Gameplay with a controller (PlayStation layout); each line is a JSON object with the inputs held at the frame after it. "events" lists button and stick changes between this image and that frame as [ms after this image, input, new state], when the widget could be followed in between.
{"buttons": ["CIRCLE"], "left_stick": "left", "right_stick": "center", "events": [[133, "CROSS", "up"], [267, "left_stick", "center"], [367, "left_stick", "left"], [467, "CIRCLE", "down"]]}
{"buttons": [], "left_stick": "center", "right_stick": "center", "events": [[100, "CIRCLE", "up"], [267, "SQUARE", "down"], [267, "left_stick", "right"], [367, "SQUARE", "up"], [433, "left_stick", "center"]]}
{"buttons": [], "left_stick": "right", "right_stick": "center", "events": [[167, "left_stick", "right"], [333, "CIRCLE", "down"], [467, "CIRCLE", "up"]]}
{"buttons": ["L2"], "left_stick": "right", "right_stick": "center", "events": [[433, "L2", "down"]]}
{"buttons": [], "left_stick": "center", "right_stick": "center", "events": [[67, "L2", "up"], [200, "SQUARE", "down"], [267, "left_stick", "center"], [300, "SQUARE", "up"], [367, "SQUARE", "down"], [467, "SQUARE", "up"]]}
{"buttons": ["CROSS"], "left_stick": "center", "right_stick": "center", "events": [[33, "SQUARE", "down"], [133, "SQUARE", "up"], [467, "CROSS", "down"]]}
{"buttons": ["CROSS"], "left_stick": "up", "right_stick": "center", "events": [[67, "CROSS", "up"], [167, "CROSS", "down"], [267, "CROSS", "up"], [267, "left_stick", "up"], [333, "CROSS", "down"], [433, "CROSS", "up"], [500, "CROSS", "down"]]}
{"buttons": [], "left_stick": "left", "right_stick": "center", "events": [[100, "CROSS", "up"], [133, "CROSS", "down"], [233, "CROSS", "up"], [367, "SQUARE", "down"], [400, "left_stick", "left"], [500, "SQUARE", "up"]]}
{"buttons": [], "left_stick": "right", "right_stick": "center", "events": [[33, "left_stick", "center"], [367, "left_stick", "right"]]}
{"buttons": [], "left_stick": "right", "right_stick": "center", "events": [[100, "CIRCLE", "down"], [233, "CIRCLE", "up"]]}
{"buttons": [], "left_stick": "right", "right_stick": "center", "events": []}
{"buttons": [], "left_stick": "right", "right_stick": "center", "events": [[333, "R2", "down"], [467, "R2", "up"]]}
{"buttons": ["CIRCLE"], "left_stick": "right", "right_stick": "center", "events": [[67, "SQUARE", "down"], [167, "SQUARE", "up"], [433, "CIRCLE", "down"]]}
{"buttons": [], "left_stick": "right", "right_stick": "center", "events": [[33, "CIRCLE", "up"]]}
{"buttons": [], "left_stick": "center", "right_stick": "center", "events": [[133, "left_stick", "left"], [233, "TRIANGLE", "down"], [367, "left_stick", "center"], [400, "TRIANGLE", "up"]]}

######

__ACTIVITY__: Across all the records, find the lines containing the word "CIRCLE" and reproduce each one.

__RESPONSE TO THE EXERCISE__:
{"buttons": ["CIRCLE"], "left_stick": "left", "right_stick": "center", "events": [[133, "CROSS", "up"], [267, "left_stick", "center"], [367, "left_stick", "left"], [467, "CIRCLE", "down"]]}
{"buttons": [], "left_stick": "center", "right_stick": "center", "events": [[100, "CIRCLE", "up"], [267, "SQUARE", "down"], [267, "left_stick", "right"], [367, "SQUARE", "up"], [433, "left_stick", "center"]]}
{"buttons": [], "left_stick": "right", "right_stick": "center", "events": [[167, "left_stick", "right"], [333, "CIRCLE", "down"], [467, "CIRCLE", "up"]]}
{"buttons": [], "left_stick": "right", "right_stick": "center", "events": [[100, "CIRCLE", "down"], [233, "CIRCLE", "up"]]}
{"buttons": ["CIRCLE"], "left_stick": "right", "right_stick": "center", "events": [[67, "SQUARE", "down"], [167, "SQUARE", "up"], [433, "CIRCLE", "down"]]}
{"buttons": [], "left_stick": "right", "right_stick": "center", "events": [[33, "CIRCLE", "up"]]}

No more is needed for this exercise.